Data records:
+ + +

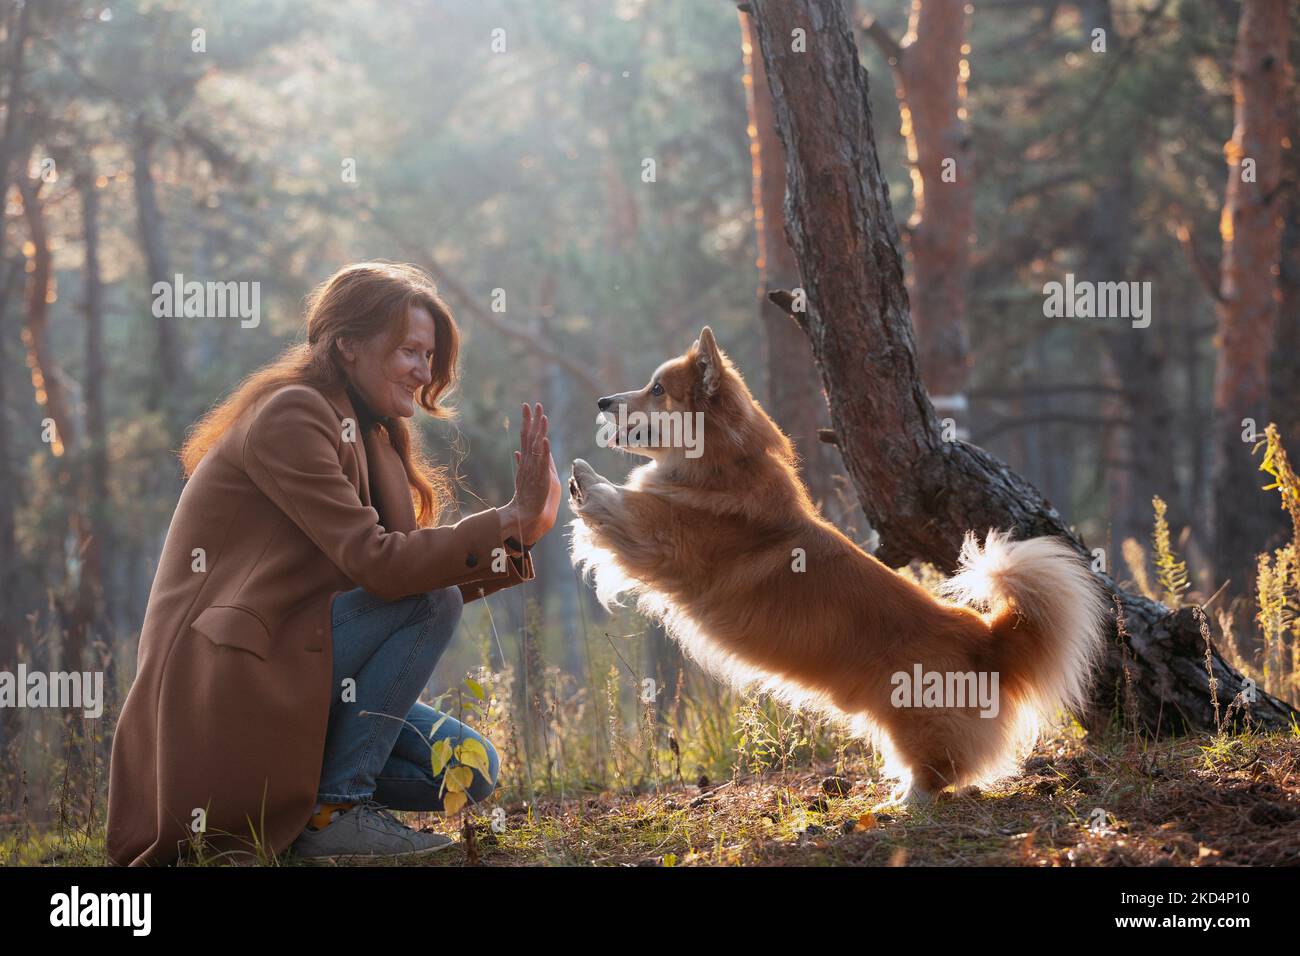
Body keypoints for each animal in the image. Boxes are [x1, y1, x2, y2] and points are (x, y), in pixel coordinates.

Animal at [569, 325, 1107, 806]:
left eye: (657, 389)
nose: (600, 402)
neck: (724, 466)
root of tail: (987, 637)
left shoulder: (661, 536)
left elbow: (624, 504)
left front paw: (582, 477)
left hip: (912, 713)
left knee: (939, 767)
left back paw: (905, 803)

+ + +

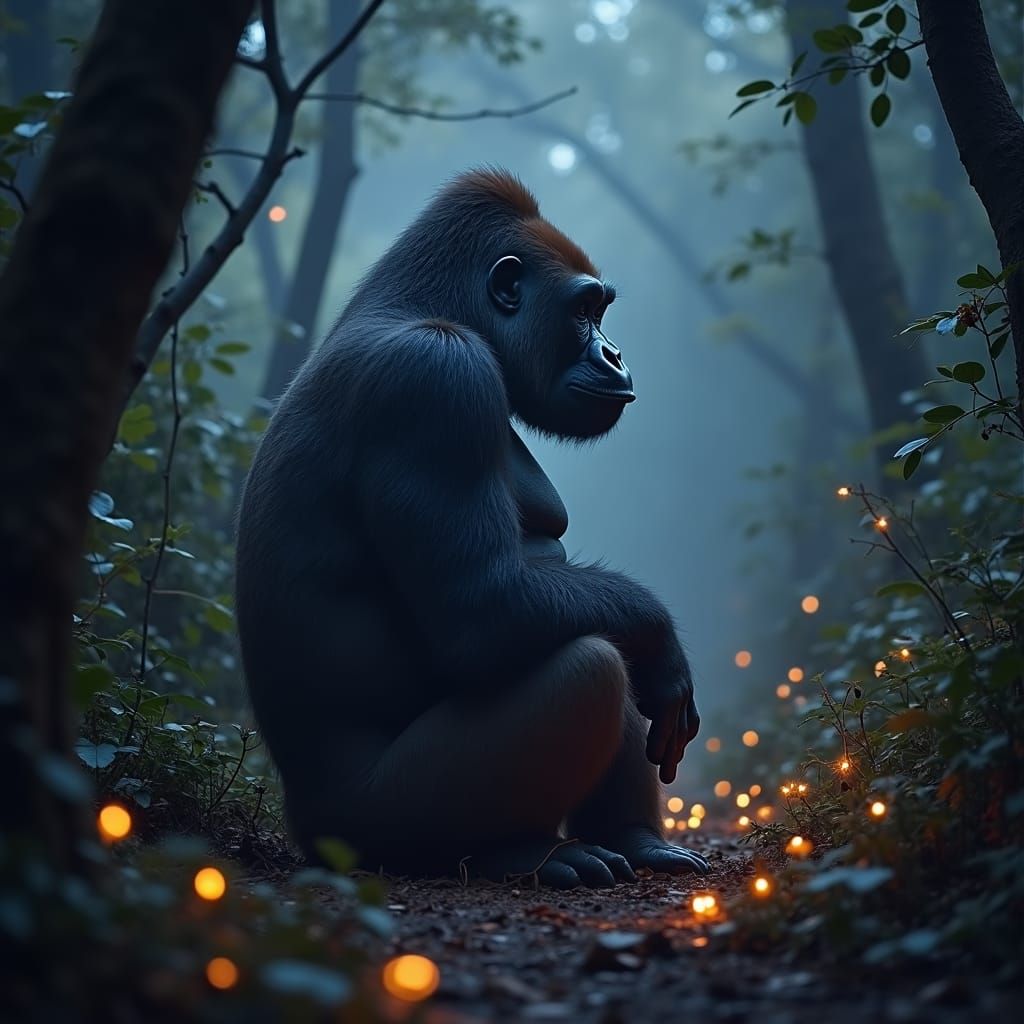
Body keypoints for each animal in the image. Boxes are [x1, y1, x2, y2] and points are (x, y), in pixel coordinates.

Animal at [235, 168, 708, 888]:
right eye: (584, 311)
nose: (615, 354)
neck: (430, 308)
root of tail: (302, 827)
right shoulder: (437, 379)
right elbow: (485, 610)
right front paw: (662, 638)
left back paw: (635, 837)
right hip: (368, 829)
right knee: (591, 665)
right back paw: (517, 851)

+ + +

PROBLEM TO WORK ON:
Restate word for word the entries above, starting at the line with "neck: (724, 466)" and ending at the line with "left back paw: (905, 803)", inclusive, and no others.

ANSWER TO THIS EXERCISE:
neck: (724, 466)
root of tail: (987, 637)
left shoulder: (661, 536)
left elbow: (624, 504)
left front paw: (582, 477)
left hip: (912, 713)
left knee: (939, 767)
left back paw: (905, 803)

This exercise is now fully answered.